STATED TASK:
Rewrite everything from the line containing "genus: Epargyreus" down through the end of the records, putting "vernacular name" wherever "common name" appears and leaving all else unchanged.

── RECORDS PROVIDED

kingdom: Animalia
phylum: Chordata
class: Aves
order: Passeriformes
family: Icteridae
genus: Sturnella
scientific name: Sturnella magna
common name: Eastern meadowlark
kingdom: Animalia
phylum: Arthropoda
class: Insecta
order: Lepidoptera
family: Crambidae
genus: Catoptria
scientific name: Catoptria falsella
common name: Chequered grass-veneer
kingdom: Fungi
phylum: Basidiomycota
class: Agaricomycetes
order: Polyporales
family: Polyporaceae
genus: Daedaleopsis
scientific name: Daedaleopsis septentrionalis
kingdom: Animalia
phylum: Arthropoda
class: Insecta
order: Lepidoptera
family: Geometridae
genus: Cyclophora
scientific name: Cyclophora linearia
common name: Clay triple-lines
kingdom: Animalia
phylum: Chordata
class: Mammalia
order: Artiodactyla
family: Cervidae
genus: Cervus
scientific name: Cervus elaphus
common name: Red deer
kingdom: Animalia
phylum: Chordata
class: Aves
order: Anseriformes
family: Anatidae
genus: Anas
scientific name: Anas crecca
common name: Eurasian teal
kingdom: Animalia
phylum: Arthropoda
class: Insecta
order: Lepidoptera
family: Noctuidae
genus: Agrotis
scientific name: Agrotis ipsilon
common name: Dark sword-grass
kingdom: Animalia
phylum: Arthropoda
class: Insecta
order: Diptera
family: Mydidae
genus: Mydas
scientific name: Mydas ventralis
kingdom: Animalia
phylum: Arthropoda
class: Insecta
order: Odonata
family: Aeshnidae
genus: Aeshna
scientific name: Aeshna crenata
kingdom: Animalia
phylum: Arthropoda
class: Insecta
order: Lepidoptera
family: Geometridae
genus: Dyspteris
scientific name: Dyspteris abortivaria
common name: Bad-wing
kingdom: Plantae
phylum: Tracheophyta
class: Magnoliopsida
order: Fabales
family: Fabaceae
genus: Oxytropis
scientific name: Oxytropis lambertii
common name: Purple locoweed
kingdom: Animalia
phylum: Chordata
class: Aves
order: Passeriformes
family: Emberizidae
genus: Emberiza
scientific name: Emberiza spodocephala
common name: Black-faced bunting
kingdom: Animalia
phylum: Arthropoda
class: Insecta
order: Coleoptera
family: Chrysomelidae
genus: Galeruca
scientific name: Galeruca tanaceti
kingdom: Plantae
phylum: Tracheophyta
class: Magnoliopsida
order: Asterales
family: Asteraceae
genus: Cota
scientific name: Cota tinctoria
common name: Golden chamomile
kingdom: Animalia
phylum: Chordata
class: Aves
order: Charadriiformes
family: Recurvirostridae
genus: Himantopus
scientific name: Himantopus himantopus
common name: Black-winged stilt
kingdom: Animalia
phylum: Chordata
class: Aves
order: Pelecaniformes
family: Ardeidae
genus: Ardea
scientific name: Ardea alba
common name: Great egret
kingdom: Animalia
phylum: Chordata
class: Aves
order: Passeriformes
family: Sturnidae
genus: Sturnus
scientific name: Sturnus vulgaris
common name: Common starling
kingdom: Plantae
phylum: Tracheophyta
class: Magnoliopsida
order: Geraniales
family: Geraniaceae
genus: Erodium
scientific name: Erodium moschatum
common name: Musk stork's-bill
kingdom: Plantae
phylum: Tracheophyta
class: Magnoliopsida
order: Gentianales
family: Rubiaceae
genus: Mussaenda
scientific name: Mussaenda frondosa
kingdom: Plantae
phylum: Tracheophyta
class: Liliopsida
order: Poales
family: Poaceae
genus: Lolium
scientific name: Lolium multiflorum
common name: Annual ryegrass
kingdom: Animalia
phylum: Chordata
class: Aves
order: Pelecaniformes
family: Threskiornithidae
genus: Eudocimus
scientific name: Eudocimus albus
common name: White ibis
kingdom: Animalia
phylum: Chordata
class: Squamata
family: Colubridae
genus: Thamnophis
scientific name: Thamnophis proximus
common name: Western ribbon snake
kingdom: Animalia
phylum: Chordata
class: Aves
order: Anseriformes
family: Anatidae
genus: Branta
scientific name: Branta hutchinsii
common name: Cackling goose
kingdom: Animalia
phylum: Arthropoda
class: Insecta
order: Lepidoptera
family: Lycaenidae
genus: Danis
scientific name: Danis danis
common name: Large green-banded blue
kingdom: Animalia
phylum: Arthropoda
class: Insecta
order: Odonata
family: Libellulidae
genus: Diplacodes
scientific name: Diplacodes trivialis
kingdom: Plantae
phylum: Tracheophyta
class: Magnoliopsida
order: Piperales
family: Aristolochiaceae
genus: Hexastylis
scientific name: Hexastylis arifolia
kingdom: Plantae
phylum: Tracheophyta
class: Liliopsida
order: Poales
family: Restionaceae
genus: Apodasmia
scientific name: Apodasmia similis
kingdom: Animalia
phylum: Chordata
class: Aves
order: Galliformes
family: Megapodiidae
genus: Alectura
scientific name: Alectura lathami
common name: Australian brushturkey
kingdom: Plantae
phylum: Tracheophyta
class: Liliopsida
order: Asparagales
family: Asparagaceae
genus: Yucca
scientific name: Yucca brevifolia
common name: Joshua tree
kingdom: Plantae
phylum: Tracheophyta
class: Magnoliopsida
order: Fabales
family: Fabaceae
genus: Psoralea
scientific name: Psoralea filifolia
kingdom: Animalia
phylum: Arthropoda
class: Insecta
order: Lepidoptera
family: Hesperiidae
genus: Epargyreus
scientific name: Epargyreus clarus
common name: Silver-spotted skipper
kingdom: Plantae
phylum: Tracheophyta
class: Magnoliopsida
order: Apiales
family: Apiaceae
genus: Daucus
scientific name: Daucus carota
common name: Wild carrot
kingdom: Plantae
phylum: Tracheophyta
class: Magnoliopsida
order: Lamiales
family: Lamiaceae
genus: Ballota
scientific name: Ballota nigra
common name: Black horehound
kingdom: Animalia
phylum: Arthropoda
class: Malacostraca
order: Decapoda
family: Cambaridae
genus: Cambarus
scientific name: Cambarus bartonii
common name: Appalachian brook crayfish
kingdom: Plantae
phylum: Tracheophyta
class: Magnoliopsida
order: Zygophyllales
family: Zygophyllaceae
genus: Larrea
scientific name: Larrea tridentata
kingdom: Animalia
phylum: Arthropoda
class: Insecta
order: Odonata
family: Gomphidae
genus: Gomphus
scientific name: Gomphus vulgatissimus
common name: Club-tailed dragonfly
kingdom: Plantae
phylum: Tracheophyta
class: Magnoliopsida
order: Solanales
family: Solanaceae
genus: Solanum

────

FULL SOLUTION:
genus: Epargyreus
scientific name: Epargyreus clarus
vernacular name: Silver-spotted skipper
kingdom: Plantae
phylum: Tracheophyta
class: Magnoliopsida
order: Apiales
family: Apiaceae
genus: Daucus
scientific name: Daucus carota
vernacular name: Wild carrot
kingdom: Plantae
phylum: Tracheophyta
class: Magnoliopsida
order: Lamiales
family: Lamiaceae
genus: Ballota
scientific name: Ballota nigra
vernacular name: Black horehound
kingdom: Animalia
phylum: Arthropoda
class: Malacostraca
order: Decapoda
family: Cambaridae
genus: Cambarus
scientific name: Cambarus bartonii
vernacular name: Appalachian brook crayfish
kingdom: Plantae
phylum: Tracheophyta
class: Magnoliopsida
order: Zygophyllales
family: Zygophyllaceae
genus: Larrea
scientific name: Larrea tridentata
kingdom: Animalia
phylum: Arthropoda
class: Insecta
order: Odonata
family: Gomphidae
genus: Gomphus
scientific name: Gomphus vulgatissimus
vernacular name: Club-tailed dragonfly
kingdom: Plantae
phylum: Tracheophyta
class: Magnoliopsida
order: Solanales
family: Solanaceae
genus: Solanum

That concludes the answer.